- Novo Selo Rok Location within Croatia
- Coordinates: 46°25′40″N 16°28′18″E﻿ / ﻿46.42778°N 16.47167°E
- Country: Croatia
- County: Međimurje County
- Municipality: Čakovec

Area
- • Total: 9.7 km^{2} (3.7 sq mi)

Population (2021)
- • Total: 1,320
- • Density: 140/km^{2} (350/sq mi)
- Time zone: UTC+1 (CET)
- • Summer (DST): UTC+2 (CEST)
- Postal code: 40000 Čakovec
- Area code: 040

= Novo Selo Rok =

Novo Selo Rok (Rókusújfalu) is a village in Međimurje County, Croatia. The etymology of the village comes from Slavic languages meaning new village, Novo Selo.

The village is administratively part of the broader area of Čakovec, the county seat of Međimurje County, and is located around 4 kilometres from the centre of the city. Its population in the 2011 census was 1,441.

==History==

The history of the village began in 1681, during an epidemic of plague, which devastated the entire Međimurje region. The faithful people fled to the protection of Saint Roch, building a chapel on the then deserted hill and naming it in his honour in 1686. The chapel was expanded during the 1750s.

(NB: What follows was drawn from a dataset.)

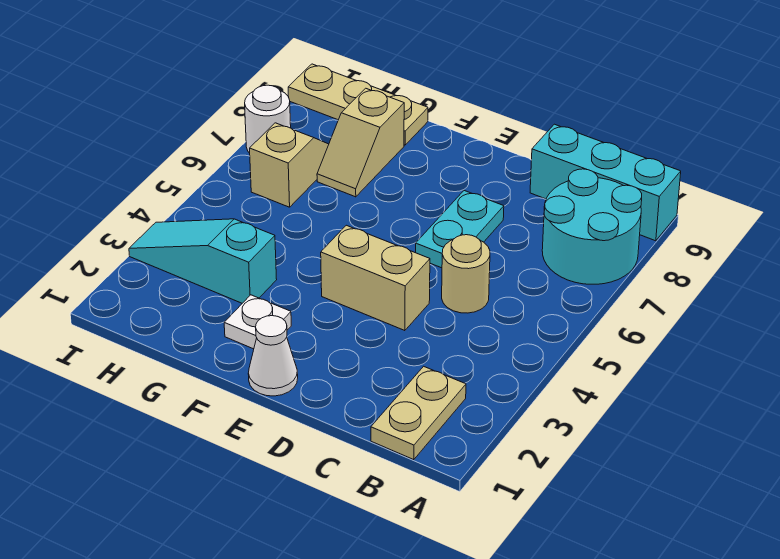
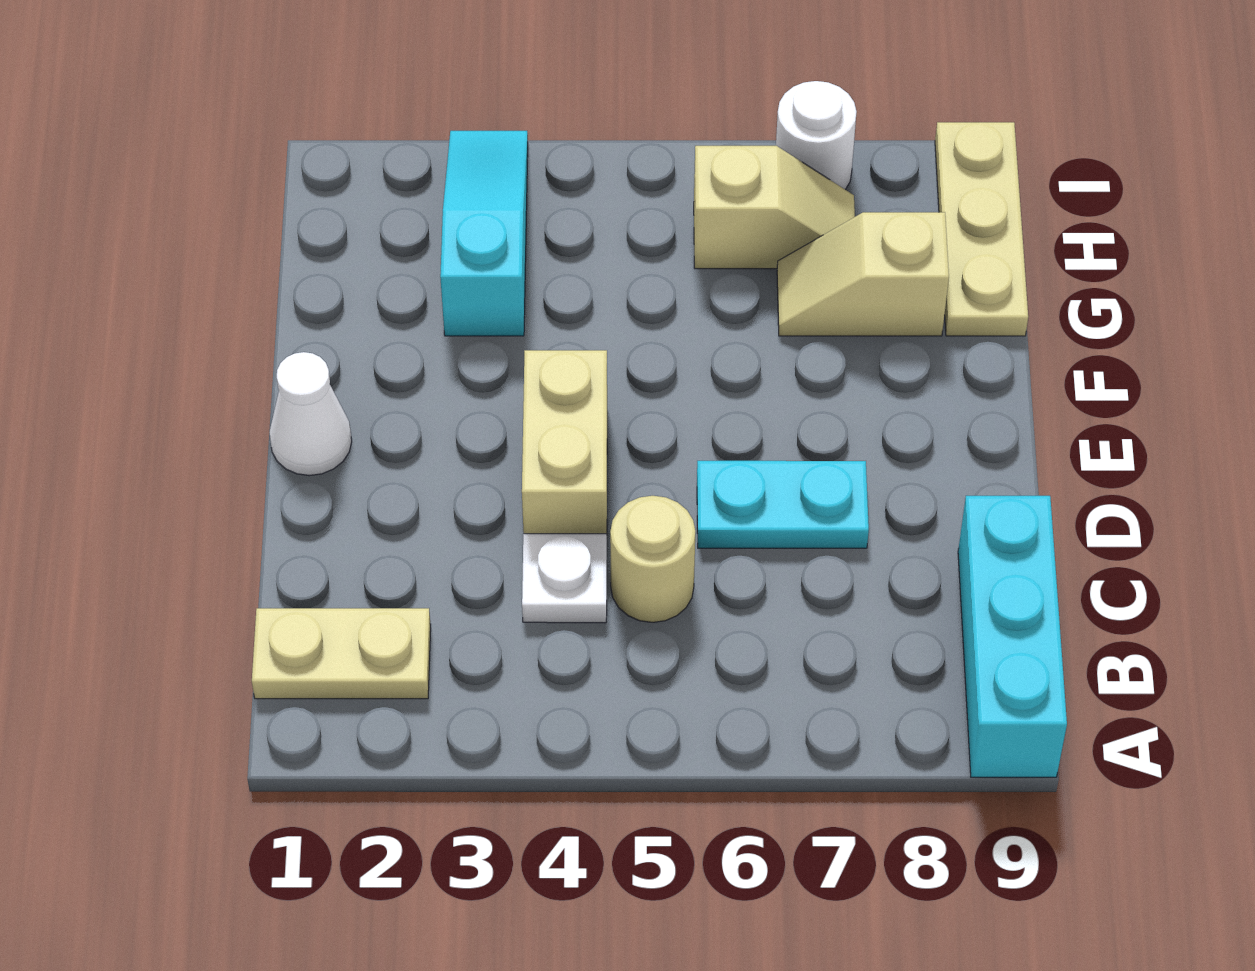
cyan 2x2 round brick [542,169,642,284] -> none
white 1x1 plate [224,295,291,349] -> white 1x1 plate moved to [522,534,607,623]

In the 1857 census, the village had a population of 168. At the time, it was known as Jánosfalu in Hungarian, while its Croatian name was Janko Selo. By the 1910s, it was predominantly populated by Croats and had a population of 498 in the 1910 census.

It was part of the Čakovec district (Csáktornyai járás) of Zala County in the Kingdom of Hungary. In 1920, when the Treaty of Trianon was signed, the village became part of the Kingdom of Yugoslavia. Its official name in the censuses between 1921 and 1948 was Novo Selo. In 1941, it became part of Hungary again, as the entire Međimurje region was annexed by the Hungarians until 1945. After World War II, it became part of Croatia within the Federal People's Republic of Yugoslavia.

The name Novo Selo-Rok was first mentioned as the official name of the village in the 1953 census, while the hyphen was first removed from the name in the 1981 census. By the 1960s, the population of the village grew to over 1,000.

==Transportation==

There is a small train station in the western part of the village, on the railroad that connects Čakovec with Mursko Središće and Lendava. The main road going through the village connects Čakovec with Podturen.